Quintana miró reflexivamente a Pitt.
– ¿Tiene usted una idea que podría dar resultado?
– Ciertamente, la tengo.
– ¿Dentro del tiempo fijado?
– Sí.
– ¿Y tendría éxito?
– ¿Se sentiría más confiado si suscribiese una póliza de seguro?
Quintana percibió una firme convicción en el tono de Pitt. Se volvió y echó a andar hacia el campamento principal.
– Vamos, señor Pitt. Es hora de que pongamos manos a la obra.
50
Fidel Castro estaba repantigado en una silla y miraba pensativamente por encima de la popa de un yate de quince metros de eslora. Estaba bien sujeto por los hombros y sus manos enguantadas sostenían flojamente la pesada caña de fibra de vidrio, cuyo hilo se extendía desde un gran carrete hasta la chispeante estela. El cebo destinado a los delfines fue atrapado por una barracuda que pasaba, pero a Castro no pareció importarle. Estaba pensando en otras cosas.
El cuerpo musculoso que antaño le había valido el título de «mejor atleta universitario de Cuba» se había ablandado y engordado con la edad. Los rizados cabellos y la hirsuta barba eran ahora grises, pero el fuego revolucionario seguía ardiendo en sus ojos negros con el mismo brillo que cuando había bajado de las montañas de Sierra Maestra treinta años atrás.
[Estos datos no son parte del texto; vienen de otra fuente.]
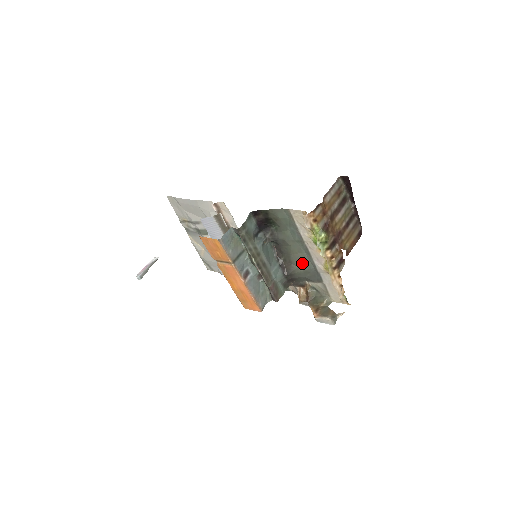
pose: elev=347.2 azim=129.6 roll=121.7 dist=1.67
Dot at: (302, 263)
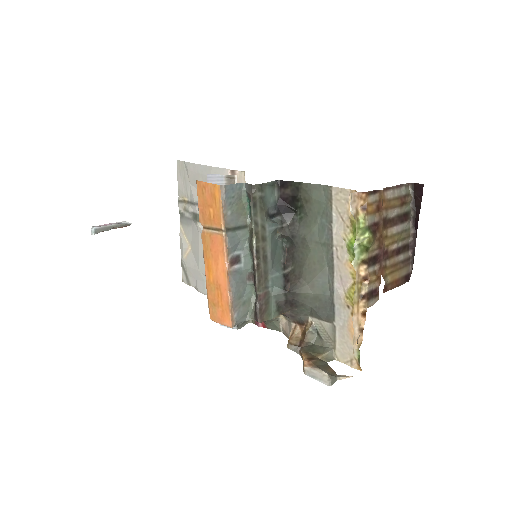
Dot at: (316, 281)
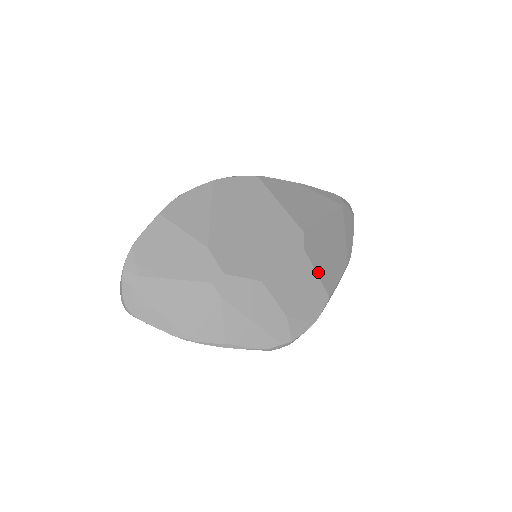
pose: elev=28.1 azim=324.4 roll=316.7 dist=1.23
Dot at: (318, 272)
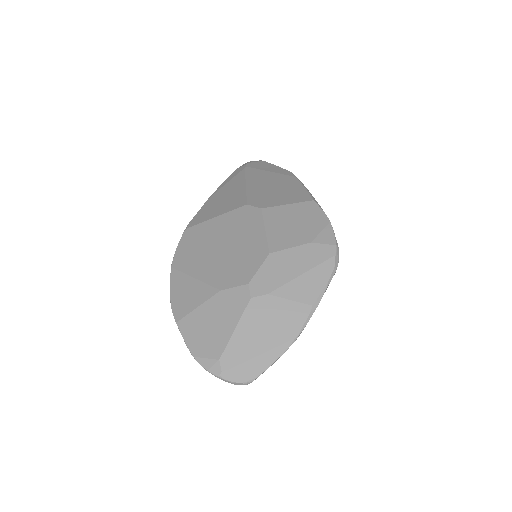
Dot at: (287, 203)
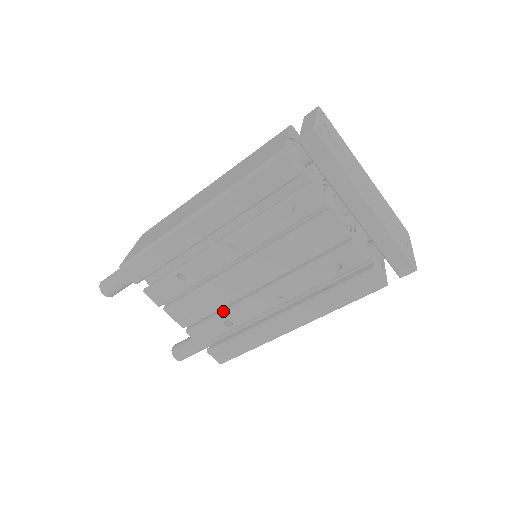
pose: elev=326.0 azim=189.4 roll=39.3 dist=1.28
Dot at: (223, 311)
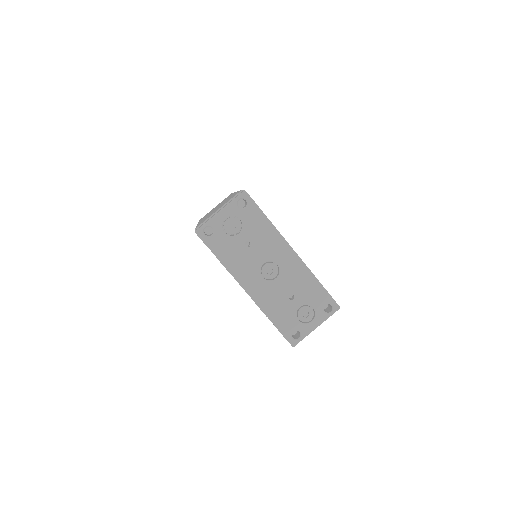
Dot at: occluded
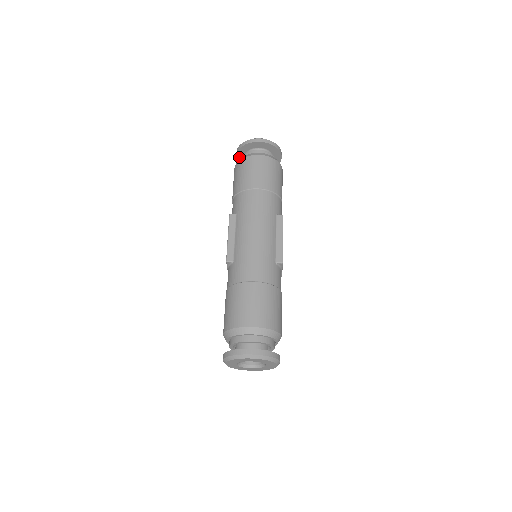
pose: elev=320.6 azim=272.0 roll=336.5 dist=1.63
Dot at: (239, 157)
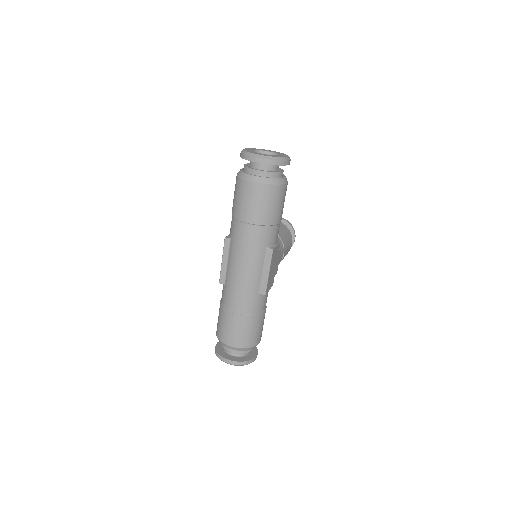
Dot at: occluded
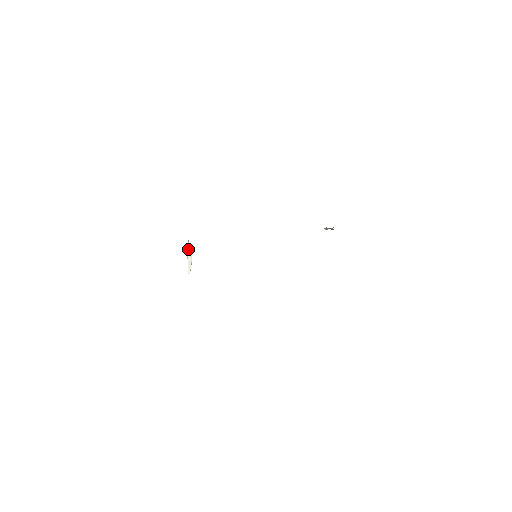
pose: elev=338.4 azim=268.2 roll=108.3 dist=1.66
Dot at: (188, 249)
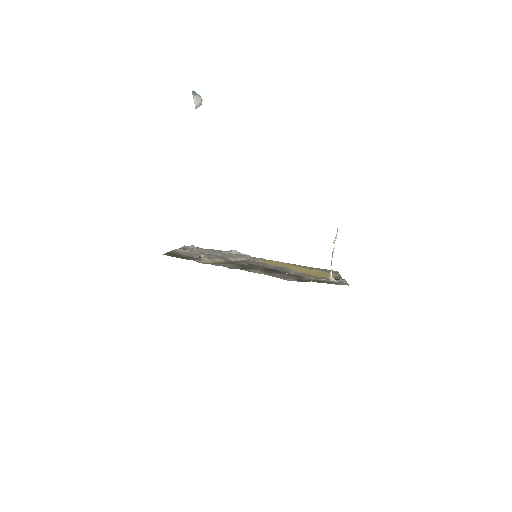
Dot at: (194, 101)
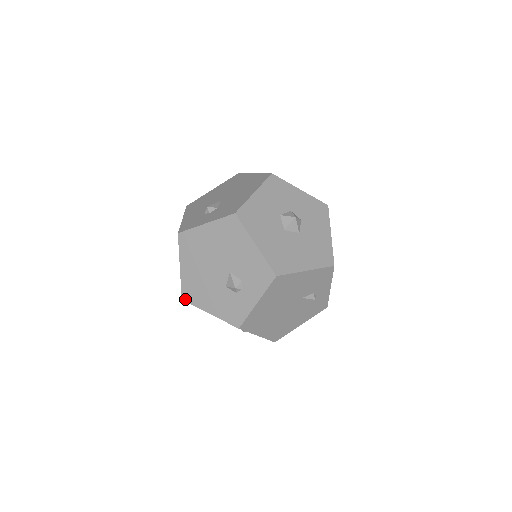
Llevaba solamente una gorra de béisbol, un pantalón de baño, unas zapatillas viejas y unas gafas de sol. La colilla de un habano apagado pendía de la comisura de sus labios. Se volvió y se protegió los ojos de la brillante luz del sol tropical.
– ¿Quieres que no siga con el internacionalismo? -preguntó sobre el apagado zumbido de los dos motores Diesel-. ¿Que renuncie a nuestra política de extender la influencia de Cuba en el extranjero? ¿Es esto lo que quieres?
Raúl Castro estaba sentado en una tumbona, sosteniendo una botella de cerveza.
– No que renuncies, sino que bajes sin ruido el telón sobre nuestros compromisos en el extranjero.
– Mi hermano, el duro revolucionario. ¿Qué es lo que te ha hecho cambiar de opinión?
– Los tiempos cambian -dijo simplemente Raúl.
Frío y reservado en público, el hermano menor de Fidel era ingenioso y campechano en privado. Tenía los cabellos negros, lisos y cortos sobre las orejas. Raúl observaba el mundo con sus ojos negros y redondos de duendecillo. Lucía un fino bigote cuyas afiladas puntas terminaban precisamente encima de las comisuras de los labios.